Dragon Age II is easily one of the most anticipated games of 2011, and not without reason, based on the critical success of Dragon Age: Origins, and its subsequent expansion, Awakening. Set in the same world, but in a different area, the Free Marshes, Dragon Age II is said to feature a new protagonist with a new plot, new engine, new combat system, and new dialogue format.
So, technically, anytime a new game comes out, whether it's a sequel or not, all the elements in it are new. This doesn't mean much. One would hope that BioWare's marketing people know better than to yank the collective chain of RPG gamers (arguably the most easily upset over massive tweaks and changes to beloved series), because after all, it is BioWare, and BioWare does not really make bad games.
I'm happily willing to sit back and trust their judgment in most things. However, if they were to ask me (though I am hard-pressed to come up with a scenario in which this would be the case), here are some things I'd like to see.
First of all, plot-wise, I like the idea that Dragon Age II is going to span at least a decade, where its predecessor told a much more compressed story. As long as the writing is good, I am personally fine with this, though there will surely be those who won't appreciate this kind of upheaval, and desire the sequel to be as much like the original as possible. Truthfully, I can see why this choice has been made, though I hope it was made based on the span of time being necessary to the plot that was already in progress, as opposed to it being written around the concept of a whole decade from the inside out. Concept is good for structure, to be sure. If you focus too much on details, you can write yourself into a corner (to step outside the realm of gaming for a moment, one example that comes crashing to the front of my brain is the final season of Lost, when the writers had to iron all the bizarre details into some semblance of sense. And basically just didn't). But on the other hand, if you start out with a high concept, particularly in a series, you want to make sure that it's one that actually works with the original context of the series. I'm not saying this one won't, just that it's going to make some things a bit different.
Also, the protagonist. Although the player can still customize the main character's gender and class, the protagonist's race and name cannot be changed, and the name we are stuck with here is Hawke. I mean, ok. I'll take that. It's kind of badass in a Top Gun name sort of way. And I guess I don't care about the race too much. As long as I get to choose how I fight, I'm fine. I don't even care about gender that much, and I totally dig the idea that there is the potential for romance with a variety of party members and NPCs, both of the opposite and same sexes. Kudos to BioWare for depicting relationships that are inclusive of a variety of people, since gamers as a demographic are revealed to be increasingly diverse. And before anyone says a single disparaging word about this, allow me to issue a gentle reminder that this is not in any way a threat to heterosexual players' sexuality. In this game, as in real life, if you are a straight dude, you will simply aim your romantic advances at ladies who like straight dudes, hope for the best, and that will be that.

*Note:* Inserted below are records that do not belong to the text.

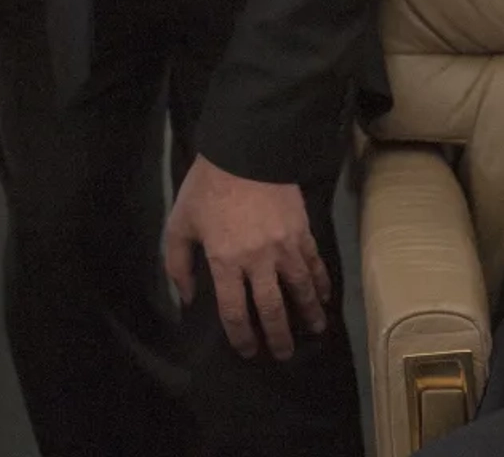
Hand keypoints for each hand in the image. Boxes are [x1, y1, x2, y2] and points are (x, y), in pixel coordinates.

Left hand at [162, 154, 330, 360]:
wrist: (245, 150)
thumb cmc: (207, 187)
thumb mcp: (179, 223)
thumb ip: (178, 263)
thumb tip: (187, 297)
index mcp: (225, 262)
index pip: (234, 311)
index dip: (241, 337)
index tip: (247, 350)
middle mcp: (258, 261)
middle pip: (271, 308)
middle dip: (278, 335)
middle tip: (283, 354)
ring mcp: (284, 246)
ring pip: (300, 289)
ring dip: (308, 313)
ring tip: (315, 330)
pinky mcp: (302, 230)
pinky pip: (315, 263)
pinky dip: (321, 282)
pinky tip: (325, 295)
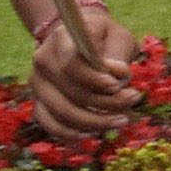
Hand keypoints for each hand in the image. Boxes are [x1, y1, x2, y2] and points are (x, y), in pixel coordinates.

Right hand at [28, 3, 141, 137]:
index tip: (118, 85)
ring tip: (122, 119)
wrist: (79, 40)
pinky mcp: (38, 101)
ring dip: (96, 122)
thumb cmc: (103, 38)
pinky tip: (92, 134)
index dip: (95, 79)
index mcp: (60, 39)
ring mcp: (38, 83)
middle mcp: (43, 61)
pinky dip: (70, 134)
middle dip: (106, 103)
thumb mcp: (116, 36)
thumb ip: (118, 53)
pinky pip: (50, 124)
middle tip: (133, 100)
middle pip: (72, 91)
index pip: (72, 64)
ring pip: (63, 112)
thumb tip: (121, 75)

So anyway, the only big thing I see as being a problem, protagonist-wise is that Hawke will be fully voiced, which may prove to be annoying. Even if done well. When you're used to a silent protagonist, it often becomes one of the distinctive features of a game. For example, the original Kid Icarus. Pit, as was necessitated by the audio constraints of the time, was silent. In the upcoming 3DS sequel, Kid Icarus: Uprising, the trailer has already revealed to me that Pit's bratty, arrogant trash talking make me approximately 70 times less likely to purchase this game. I mean, I will probably play it. But maybe with the sound off. I'm not saying it's a mistake to give Hawke a voice, but I hope that the reaction of testers is being taken into account in this respect, as it can be a really simple way to ruin a game aesthetically, even if there are no visual bugs and the fighting is flawless.

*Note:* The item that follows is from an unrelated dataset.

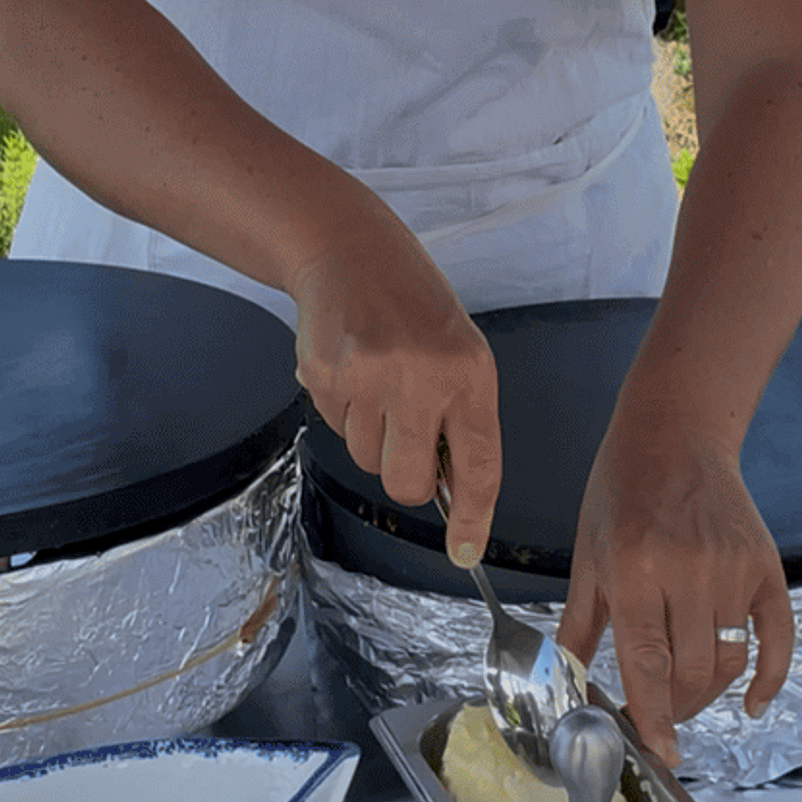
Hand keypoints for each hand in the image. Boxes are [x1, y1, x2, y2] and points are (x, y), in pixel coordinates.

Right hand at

Finally, with regard to some of the more technical concerns and respective changes, I hope that a little more thought is put into the user interface. The UI is usually something I can overlook, particularly when they are designed to be as minimal as possible. There have been some downright horrible game interfaces, and I don't really consider that of Dragon Age: Origins to be among them (though several friends of mine do). However, if it matched the style of the game a little bit more closely, and took up a little less space, I would not complain. Especially since the dialogue wheel system from Mass Effect 2 has been imported and modified for use here. Hopefully not in a completely identical fashion, as this would be a poor style choice. At least throw some rusty metal in there, somewhere.
On the whole, from what I can say at this point, Dragon Age II looks like it's going to be a solid title, but very different, and as such might not be as popular with die hard fans of the original. That being said, however, it could always gain an entirely new audience, provided it is done well. And as I said before, BioWare doesn't really make bad games. So for now, we're just going to have to trust them to rock this one right.
Dragon Age 2 is set to release March 08, 2011 for the Xbox 360, PS3 and PC.